Elle a dû prendre la porte. La sortie acerbe de Julie Burchill, autrice en charge l’édition dominicale du Telegraph, après la naissance de la fille de Meghan Markle et du prince Harry n'est pas passée inaperçu, et a entraîné son licenciement.

Comme le rapporte LCI, la journaliste a été épinglée pour une série de tweets jugés racistes faisant suite à l'annonce de la venue au monde de Lilibet Diana le 6 juin. "Quelle opportunité manquée. Ils auraient pu l’appeler Georgina Floydina !", a-t-elle écrit sur la plateforme avant de supprimer son message. Sa diatribe fait bien évidemment référence à l'affaire George Floyd qui a secoué les États-Unis à l'été 2020. 

"Les fiers parents Harry et Meghan annoncent que leur nouveau bébé Georgina Floydina a signé son premier contrat avec Netflix", a-t-elle également partagé, laissant peu de place au doute quant à son ressenti. Mais sur la Toile, rien ne se perd. Son compte a finalement été désactivé et le journal britannique a décidé de se passer de ses services. Selon Omid Scobie, journaliste proche des Sussex, elle aurait refusé de présenter ses excuses.

Données fournies:
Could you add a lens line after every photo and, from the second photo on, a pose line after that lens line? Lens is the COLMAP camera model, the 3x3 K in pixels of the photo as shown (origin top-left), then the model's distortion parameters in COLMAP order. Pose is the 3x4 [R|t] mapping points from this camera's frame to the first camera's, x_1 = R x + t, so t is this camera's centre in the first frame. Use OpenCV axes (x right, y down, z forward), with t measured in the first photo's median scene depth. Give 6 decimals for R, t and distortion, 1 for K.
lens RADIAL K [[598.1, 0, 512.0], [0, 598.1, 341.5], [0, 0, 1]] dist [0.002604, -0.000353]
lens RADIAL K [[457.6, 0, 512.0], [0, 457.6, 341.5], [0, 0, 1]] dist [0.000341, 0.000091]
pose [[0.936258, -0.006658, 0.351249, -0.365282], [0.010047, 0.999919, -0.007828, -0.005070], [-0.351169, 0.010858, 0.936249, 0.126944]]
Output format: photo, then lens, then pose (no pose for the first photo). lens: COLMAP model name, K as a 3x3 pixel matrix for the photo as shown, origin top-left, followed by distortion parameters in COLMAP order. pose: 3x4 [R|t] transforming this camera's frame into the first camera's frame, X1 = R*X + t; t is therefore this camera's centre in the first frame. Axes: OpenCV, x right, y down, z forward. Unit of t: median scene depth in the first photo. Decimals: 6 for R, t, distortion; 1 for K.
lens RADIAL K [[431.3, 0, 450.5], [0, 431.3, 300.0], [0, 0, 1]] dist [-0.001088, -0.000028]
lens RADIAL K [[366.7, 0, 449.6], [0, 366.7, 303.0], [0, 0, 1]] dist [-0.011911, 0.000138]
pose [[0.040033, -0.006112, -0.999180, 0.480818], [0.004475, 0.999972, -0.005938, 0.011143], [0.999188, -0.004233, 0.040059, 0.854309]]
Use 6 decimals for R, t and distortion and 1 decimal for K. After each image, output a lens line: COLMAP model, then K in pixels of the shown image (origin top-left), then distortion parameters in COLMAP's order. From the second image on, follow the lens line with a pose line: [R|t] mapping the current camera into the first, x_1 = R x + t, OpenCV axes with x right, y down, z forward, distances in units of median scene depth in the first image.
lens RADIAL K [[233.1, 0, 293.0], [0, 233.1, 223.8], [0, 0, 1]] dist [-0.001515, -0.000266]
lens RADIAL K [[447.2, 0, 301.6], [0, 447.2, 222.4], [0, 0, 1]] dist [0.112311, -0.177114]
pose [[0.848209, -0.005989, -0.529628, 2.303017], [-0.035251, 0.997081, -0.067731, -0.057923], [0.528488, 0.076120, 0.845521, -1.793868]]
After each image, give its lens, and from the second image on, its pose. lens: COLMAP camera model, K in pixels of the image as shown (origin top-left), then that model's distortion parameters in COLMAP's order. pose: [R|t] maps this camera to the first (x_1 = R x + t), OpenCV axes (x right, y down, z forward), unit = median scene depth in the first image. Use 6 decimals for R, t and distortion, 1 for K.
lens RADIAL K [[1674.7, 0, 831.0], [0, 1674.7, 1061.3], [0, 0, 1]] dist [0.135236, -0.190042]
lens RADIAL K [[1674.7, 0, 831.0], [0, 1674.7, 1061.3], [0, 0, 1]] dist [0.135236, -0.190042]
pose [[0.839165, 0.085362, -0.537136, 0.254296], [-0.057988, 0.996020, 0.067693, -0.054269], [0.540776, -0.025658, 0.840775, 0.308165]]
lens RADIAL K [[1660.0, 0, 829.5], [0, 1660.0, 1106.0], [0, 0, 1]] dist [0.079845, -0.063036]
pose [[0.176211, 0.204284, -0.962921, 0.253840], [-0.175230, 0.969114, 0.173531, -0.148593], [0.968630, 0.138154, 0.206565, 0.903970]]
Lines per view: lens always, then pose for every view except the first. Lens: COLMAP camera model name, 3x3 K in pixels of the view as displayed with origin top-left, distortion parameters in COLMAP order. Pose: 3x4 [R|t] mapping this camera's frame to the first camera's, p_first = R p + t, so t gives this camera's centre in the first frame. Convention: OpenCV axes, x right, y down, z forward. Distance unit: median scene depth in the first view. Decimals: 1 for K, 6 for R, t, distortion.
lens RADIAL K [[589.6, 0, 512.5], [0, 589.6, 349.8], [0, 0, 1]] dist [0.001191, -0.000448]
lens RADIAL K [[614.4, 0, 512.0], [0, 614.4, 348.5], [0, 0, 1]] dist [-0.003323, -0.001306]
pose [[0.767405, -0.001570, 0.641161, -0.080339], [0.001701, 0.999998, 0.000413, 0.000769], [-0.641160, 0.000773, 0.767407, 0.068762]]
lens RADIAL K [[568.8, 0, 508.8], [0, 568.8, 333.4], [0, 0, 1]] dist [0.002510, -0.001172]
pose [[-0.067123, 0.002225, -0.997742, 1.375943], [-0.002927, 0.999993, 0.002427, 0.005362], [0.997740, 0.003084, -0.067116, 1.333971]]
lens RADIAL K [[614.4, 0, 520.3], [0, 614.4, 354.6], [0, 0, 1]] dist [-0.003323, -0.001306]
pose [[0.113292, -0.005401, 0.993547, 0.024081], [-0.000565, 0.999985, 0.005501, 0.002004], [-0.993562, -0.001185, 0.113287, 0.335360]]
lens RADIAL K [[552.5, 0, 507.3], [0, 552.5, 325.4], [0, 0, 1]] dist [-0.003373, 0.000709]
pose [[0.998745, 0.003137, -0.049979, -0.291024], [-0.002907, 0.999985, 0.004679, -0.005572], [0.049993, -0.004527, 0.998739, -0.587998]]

Consigne: Mets à jour le passage du texte sur Julie Burchill qui commence par les mots contenant « Elle a dû prendre » et se termine par « entraîné son licenciement. ». Réécris-le en entier en remplaçant « licenciement » par « renvoi ».

Travail fait:
Elle a dû prendre la porte. La sortie acerbe de Julie Burchill, autrice en charge l’édition dominicale du Telegraph, après la naissance de la fille de Meghan Markle et du prince Harry n'est pas passée inaperçu, et a entraîné son renvoi.